Arguably, this was one of the biggest weeks for economies internationally and domestically this year. Starting with the Australian economy, the change in PM is expected to have a substantial impact on business confidence, at least in the short term, judging from the historical spikes experienced in the two Rudd/Gillard transitions.
Even with potentially favourable short-term expectations on the horizon, RBA Governor Glenn Stevens adopted an ‘upbeat’ assessment of the domestic economy in the medium term. Claiming recent descriptions of the domestic situation was “more negative than facts actually warrent”, Stevens dampened expectations of a rate cut in the near future and also boosted confidence. Further, he mentioned that he was reassured by the weakening of the domestic currency over the past 12 months and the 200 basis point buffer we still retain.
Obviously familiar with the old joke ‘talk is cheap as supply exceeds demand’, Australia’s chief central banker certainly knows to use such statements sparingly, and thus to great effect. His positive words rounded off what was a good week on domestic markets with the All Ords closing at 5193 and the AUD moving back up to USD 0.72, at least for the time being.

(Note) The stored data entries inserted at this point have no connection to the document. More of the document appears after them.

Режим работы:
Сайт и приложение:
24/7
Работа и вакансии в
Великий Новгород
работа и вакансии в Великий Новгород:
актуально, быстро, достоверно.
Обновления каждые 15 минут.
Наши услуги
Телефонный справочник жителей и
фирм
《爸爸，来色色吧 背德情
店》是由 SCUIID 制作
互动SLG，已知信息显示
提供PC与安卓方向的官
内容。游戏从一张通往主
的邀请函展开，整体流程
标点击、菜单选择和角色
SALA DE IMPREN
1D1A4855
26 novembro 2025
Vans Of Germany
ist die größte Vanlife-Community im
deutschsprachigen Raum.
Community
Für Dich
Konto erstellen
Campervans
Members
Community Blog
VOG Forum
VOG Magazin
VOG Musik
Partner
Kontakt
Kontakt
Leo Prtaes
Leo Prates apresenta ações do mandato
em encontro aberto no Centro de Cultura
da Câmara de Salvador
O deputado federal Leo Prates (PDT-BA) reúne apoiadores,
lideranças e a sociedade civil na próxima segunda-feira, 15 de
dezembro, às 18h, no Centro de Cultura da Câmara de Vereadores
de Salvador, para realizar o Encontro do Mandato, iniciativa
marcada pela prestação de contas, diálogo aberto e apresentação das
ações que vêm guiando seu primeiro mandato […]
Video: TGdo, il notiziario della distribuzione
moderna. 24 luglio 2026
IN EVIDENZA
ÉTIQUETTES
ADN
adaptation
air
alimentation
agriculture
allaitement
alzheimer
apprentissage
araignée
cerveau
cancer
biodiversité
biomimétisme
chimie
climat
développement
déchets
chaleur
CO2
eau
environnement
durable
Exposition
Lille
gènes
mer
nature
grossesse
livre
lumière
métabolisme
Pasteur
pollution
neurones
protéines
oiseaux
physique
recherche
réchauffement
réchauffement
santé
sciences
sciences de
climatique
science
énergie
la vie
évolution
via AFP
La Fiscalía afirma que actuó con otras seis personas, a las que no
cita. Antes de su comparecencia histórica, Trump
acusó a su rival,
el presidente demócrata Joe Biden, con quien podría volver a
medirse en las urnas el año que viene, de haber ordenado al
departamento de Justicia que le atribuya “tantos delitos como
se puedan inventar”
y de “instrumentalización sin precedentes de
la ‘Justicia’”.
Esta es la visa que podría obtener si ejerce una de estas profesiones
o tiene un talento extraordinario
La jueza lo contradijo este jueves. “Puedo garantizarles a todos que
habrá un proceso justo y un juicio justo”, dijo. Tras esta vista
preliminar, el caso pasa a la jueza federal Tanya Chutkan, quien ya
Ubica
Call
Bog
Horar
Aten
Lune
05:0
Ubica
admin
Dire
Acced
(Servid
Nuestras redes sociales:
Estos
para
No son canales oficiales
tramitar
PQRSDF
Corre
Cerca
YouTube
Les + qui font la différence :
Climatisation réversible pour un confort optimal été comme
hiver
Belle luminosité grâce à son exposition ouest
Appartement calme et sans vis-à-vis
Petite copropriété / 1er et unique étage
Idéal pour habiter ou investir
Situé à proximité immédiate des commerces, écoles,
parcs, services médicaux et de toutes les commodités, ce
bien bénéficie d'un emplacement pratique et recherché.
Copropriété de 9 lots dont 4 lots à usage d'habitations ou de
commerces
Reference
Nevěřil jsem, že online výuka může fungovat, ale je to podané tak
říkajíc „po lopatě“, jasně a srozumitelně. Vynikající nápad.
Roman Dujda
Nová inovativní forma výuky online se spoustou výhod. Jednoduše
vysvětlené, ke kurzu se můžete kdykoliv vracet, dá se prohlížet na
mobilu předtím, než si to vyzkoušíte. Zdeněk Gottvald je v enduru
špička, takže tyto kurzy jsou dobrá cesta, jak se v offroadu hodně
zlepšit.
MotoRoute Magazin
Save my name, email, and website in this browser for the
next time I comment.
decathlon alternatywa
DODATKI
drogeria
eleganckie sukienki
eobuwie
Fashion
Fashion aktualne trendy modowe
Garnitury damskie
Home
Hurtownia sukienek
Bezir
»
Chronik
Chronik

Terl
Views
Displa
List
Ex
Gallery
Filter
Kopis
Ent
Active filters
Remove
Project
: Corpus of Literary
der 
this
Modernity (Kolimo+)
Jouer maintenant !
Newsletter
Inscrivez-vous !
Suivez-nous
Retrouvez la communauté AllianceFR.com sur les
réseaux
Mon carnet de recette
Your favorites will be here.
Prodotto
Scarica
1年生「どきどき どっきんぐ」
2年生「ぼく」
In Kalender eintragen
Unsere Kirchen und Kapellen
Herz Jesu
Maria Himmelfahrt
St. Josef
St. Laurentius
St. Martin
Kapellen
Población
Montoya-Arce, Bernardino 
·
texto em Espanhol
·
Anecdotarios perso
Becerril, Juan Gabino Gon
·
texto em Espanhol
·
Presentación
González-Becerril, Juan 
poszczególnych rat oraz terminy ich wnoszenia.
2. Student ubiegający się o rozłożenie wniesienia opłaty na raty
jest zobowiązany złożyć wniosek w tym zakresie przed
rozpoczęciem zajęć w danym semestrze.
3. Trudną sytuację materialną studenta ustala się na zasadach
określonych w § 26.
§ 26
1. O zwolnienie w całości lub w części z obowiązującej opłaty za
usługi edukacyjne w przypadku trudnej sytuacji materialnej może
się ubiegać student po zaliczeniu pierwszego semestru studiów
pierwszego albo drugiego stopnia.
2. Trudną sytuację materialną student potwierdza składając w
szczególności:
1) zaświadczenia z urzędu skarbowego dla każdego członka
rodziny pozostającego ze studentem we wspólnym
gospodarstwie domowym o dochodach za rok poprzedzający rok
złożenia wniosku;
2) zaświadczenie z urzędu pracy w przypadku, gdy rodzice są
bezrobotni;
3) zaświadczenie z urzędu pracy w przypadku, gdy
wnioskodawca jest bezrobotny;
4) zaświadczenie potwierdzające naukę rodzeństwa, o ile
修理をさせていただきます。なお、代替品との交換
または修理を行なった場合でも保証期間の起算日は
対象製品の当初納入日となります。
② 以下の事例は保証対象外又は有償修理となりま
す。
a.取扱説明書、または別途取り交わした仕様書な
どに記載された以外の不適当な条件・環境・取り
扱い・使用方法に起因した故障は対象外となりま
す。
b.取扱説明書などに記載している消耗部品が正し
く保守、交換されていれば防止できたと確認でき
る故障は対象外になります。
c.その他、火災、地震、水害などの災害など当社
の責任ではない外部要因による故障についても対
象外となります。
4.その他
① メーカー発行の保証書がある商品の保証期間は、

However, this was in part also due to the unexpected decision by the US Federal Reserve to leave rates on hold,once again demonstrating that the consensus of ‘market economists’ can mean very little. Fed Chair Janet Yellen (interestingly enough married to Nobel Laureate George Akerlof) expressed concerns about weaker global conditions, namely lower growth, continuing market volatility and the instability in China. While Stevens downplayed this issues as not unexpected in the RBA’s long-term assessment of the global economy.